Task objective: Gather every line of the material below that contains the word "Todo".

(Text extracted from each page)
━━━━━━━━━━━━━━━━━━━━

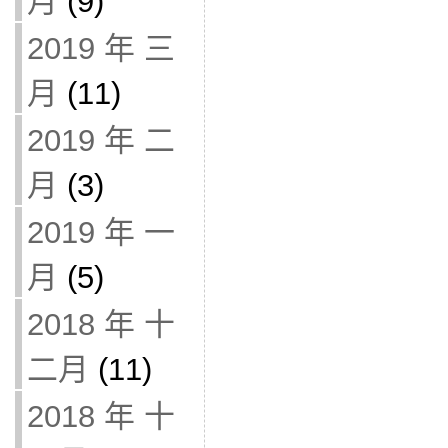
月
(9)
2019 年 三
月
(11)
2019 年 二
月
(3)
2019 年 一
月
(5)
2018 年 十
二月
(11)
2018 年 十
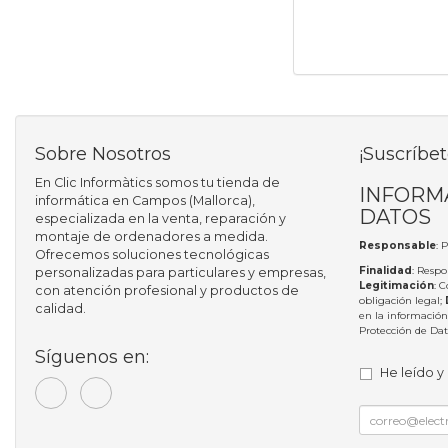
Sobre Nosotros
¡Suscríbet
En Clic Informàtics somos tu tienda de
INFORM
informática en Campos (Mallorca),
DATOS
especializada en la venta, reparación y
montaje de ordenadores a medida.
Responsable
: 
Ofrecemos soluciones tecnológicas
Finalidad
: Respo
personalizadas para particulares y empresas,
Legitimación
: 
con atención profesional y productos de
obligación legal;
calidad.
en la información
Protección de Da
Síguenos en:
He leído y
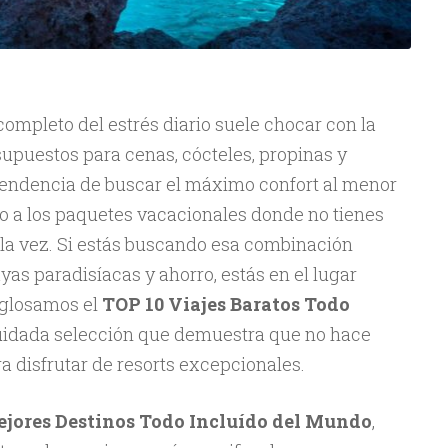
ompleto del estrés diario suele chocar con la
supuestos para cenas, cócteles, propinas y
a tendencia de buscar el máximo confort al menor
 a los paquetes vacacionales donde no tienes
ola vez. Si estás buscando esa combinación
ayas paradisíacas y ahorro, estás en el lugar
sglosamos el
TOP 10 Viajes Baratos Todo
cuidada selección que demuestra que no hace
ra disfrutar de resorts excepcionales.
jores Destinos Todo Incluído del Mundo
,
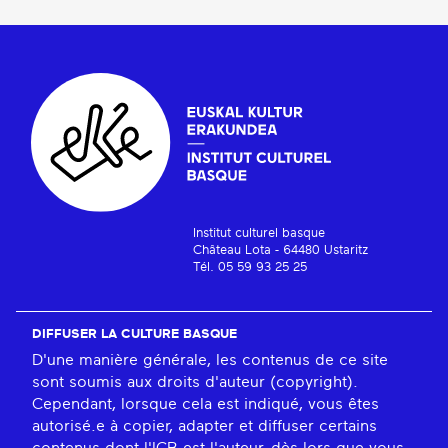
Institut culturel basque
Château Lota - 64480 Ustaritz
Tél. 05 59 93 25 25
DIFFUSER LA CULTURE BASQUE
D'une manière générale, les contenus de ce site
sont soumis aux droits d'auteur (copyright).
Cependant, lorsque cela est indiqué, vous êtes
autorisé.e à copier, adapter et diffuser certains
contenus dont l'ICB est l'auteur, dès lors que vous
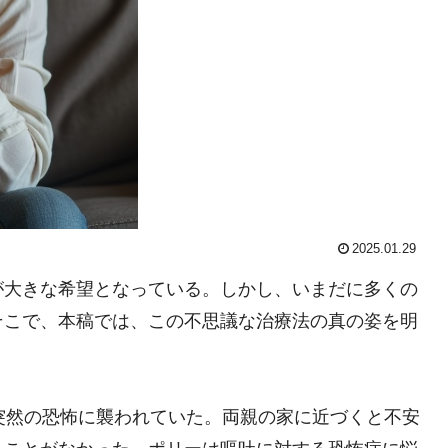
2025.01.29
が大きな希望となっている。しかし、いまだに多くの
そこで、本稿では、この不思議な治療法の真の姿を明
突然の恐怖に襲われていた。両親の家に近づくと不安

━━━━━━━━━━━━━━━━━━━━

Task answer:
TOP 10 Viajes Baratos Todo
jores Destinos Todo Incluído del Mundo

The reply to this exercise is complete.